WRITTEN EXERCISE A
Using the account of the Git rebase mishap, decide whether each statement agrees with it: (i) both the web application and the marketing area of the site are built in Ruby on Rails; (ii) aborting a rebase had never worked for the writer before; (iii) the Time Machine backup was about a day old. Answer yes or no for each and quote the words that decide it.
WRITTEN EXERCISE B
Write what comes next in the account of the Git rebase mishap, picking up after its last sentence.

PASSAGE TO READ

>> Begin

Yesterday was adding the finishing touches to a marketing redesign of our site. This had been through many iterations but I felt that I finally had things the way I wanted them. ScreenSteps Live is entirely programmed in Ruby on Rails, both the web application and the marketing/sign-up area. We use Git for all of our version control.

Following standard Git practice, I was working on "marketing" branch that I had created from our "master" branch. Earlier in the day I had made a small update to the master branch to fix a small bug. In preparing to launch the updates to the marketing site I decided to do a git-rebase.

I'll go into the details of how rebase works in a second, but basically the idea is to update the changes with a child branch (marketing) with changes that have been made to the parent branch (master). I ran into a few problems with the rebase and decided to abort, which has always worked before, but not this time. At least it didn't work the way I expected it to. After aborting the rebase my marketing branch was at the same state it had been the day before. I had done a LOT of work in that 24 hour period. Basically all of my changes were gone.

Extreme panic set in. I had lost my css, my copy, my design, everything. I looked frantically for a way to recover from my disaster.

Option 1: Time Machine

Time Machine has saved me from myself more than once in my life so that was the first place I went to. Checking the backup I could see that I had a backup from about an hour ago. That was much better than losing an entire day's work, but I had still done a lot of work in that last hour. What was more, I had finished the work. There is nothing worse than having to finish something twice. So I began to look for different options.

How Git Works


To understand the problem you need to understand how Git works internally. Whenever you make a commit with Git you are taking a snapshot of how your repository looks at that moment. The commit is assigned a sha1 hash (basically, a unique id), a message and a parent. The parent is the sha1 hash of the direct ancestor of the selected commit.

>> End

ROWS
>> Begin

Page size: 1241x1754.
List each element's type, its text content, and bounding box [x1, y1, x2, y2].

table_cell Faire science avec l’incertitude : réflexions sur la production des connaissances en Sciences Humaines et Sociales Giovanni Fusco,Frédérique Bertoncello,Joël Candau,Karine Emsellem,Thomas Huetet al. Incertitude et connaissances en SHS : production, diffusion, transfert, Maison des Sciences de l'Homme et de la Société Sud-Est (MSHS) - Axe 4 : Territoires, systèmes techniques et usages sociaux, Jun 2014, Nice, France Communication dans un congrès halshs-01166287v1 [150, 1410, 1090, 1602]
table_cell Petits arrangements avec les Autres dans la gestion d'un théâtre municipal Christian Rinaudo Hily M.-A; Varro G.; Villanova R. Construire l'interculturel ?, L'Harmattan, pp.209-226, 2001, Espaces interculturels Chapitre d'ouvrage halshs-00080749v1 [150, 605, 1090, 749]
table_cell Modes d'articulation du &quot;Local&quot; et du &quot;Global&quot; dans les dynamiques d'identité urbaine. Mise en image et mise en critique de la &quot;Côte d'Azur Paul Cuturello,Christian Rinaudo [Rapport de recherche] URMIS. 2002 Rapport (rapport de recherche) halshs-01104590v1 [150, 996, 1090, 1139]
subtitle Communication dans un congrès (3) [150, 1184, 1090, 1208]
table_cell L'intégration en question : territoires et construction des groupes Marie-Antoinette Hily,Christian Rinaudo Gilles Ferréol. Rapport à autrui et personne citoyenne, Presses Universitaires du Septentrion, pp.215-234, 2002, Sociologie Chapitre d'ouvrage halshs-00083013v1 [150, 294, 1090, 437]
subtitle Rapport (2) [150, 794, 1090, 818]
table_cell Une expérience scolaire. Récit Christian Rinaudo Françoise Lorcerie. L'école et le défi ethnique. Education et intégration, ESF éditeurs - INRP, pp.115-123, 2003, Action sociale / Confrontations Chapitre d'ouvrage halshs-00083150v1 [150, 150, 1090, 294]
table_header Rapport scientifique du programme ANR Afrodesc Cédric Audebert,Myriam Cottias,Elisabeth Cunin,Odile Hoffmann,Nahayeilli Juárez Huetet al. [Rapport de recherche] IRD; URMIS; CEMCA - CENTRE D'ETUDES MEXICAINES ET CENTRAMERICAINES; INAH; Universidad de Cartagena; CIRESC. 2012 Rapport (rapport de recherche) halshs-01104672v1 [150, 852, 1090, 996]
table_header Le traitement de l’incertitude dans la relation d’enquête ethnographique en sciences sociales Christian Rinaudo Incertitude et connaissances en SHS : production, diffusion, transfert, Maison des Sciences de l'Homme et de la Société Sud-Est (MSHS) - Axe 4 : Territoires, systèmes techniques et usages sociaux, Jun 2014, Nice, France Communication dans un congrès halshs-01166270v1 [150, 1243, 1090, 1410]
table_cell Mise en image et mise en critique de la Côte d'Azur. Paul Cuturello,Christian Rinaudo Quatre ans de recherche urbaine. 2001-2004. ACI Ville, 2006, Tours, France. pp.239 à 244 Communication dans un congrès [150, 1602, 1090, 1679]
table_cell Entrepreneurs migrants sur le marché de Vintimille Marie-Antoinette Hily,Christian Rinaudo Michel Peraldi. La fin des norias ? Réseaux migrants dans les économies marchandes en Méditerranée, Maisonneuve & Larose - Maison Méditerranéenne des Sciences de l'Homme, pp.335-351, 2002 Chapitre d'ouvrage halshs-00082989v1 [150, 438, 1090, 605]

>> End

ANSWER A
(i) Yes: "ScreenSteps Live is entirely programmed in Ruby on Rails, both the web application and the marketing/sign-up area."
(ii) No: "decided to abort, which has always worked before, but not this time."
(iii) No: "I could see that I had a backup from about an hour ago."

ANSWER B
A git branch really doesn't know anything more about its lineage than its direct parent. It also doesn't know anything about its children. Branches are put together by stringing together a line of parent ids.

So What Happened?

Here is how things went. Oftentimes when doing a rebase you will run into conflicts that you have to resolve before the rebase will complete. It usually isn't a big deal. But for some reason git had been acting funny because I had replaced a file titled "Movie.png" with a different image file called "Movie.png". I don't know exactly what the problem was but it caused an issue with the rebase. Instead of resolving the conflict I decided to just to git-rebase -skip for that commit. Apparently this was a bad idea.

Right after that another conflict popped up. I decided that I really didn't need to do a rebase and that this was going to be more of a pain than it was worth. I was just going to do a merge so I issued a git-rebase -abort command. The way this has always worked for me in the past is that all of the updating of the child branch with the parent branch is undone and you are right back where you started before you issued that "git-rebase master" command.

But not this time. Apparently issuing the git-rebase -skip command changed the point that my branch would rollback to, which was about 24 hours ago. Since git commits don't know anything about their children there was no way for me to "fast forward" the branch to where I needed to be.

The Solution

Even though things looked bleak I was pretty sure of one thing - Git doesn't usually delete commits from its database. That meant that my finished version was somewhere in there, I just had to find it.

I quickly searched the internet for ways to find commits that were no longer attached to a branch but didn't find anything. So then I just started digging around in the .git directory of my project.

And I found a solution.

In .git/logs/refs is a list of text files. These text files have a history of your commits and merges on a branch.


I opened up the log for my marketing branch. Above is the relevant part of the log. I have highlighted the rebase that went bad.


But here is the interesting part. The log lists the commit's sha1 (1) and the commit's parent (2). You can see that in the image above.

So the solution was simple:

git checkout -b marketing_recovery 0b4354e5b95394c43

This created a new branch based off of my finished marketing update (note: You don't have to enter the full sha1 hash of a branch when referencing it, just enough so that Git knows which one you are talking about).

There is one caveat: I lost the history of the branch but in this case it didn't really matter. I was just happy to have retrieved my changes.

Lesson Learned

I still don't know exactly what went wrong. It seems that git-rebase -abort should have taken me back to where I wanted to be. But I do know that I will not be using git rebase-skip again anytime soon.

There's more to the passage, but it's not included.